Supplied records
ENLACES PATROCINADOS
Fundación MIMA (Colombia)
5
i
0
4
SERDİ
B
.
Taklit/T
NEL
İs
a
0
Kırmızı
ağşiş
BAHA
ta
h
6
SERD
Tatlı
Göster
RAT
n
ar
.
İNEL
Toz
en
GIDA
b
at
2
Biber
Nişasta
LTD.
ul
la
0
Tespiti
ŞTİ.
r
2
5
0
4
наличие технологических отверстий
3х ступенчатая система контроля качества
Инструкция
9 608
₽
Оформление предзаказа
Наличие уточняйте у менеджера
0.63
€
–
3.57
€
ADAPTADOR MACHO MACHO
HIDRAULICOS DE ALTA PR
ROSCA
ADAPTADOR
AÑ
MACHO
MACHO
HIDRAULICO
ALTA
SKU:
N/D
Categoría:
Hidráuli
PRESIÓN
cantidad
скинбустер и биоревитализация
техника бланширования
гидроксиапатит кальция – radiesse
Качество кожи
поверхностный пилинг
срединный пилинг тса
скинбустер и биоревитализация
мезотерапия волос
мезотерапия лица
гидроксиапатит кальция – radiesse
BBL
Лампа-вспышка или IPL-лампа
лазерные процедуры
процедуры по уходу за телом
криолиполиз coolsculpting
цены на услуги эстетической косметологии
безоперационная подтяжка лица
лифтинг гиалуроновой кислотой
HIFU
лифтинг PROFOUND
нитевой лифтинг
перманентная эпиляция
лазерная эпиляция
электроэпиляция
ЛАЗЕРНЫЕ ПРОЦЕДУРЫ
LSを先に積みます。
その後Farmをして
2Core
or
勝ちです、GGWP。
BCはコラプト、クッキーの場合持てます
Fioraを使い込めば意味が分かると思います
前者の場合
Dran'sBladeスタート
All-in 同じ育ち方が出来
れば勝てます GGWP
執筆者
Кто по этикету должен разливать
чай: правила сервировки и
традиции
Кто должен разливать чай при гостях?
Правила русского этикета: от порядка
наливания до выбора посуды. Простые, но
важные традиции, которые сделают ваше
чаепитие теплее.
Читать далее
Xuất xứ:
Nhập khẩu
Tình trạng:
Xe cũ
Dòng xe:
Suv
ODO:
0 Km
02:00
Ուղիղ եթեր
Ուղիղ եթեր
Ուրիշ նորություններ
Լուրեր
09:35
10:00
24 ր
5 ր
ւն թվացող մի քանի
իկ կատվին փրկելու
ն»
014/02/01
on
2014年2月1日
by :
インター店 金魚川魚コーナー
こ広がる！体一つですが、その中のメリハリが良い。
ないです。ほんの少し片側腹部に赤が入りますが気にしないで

Your task
Across the data above, how many lines contain the string "должен"? Reply with the number and nothing else.

Completed exercise
2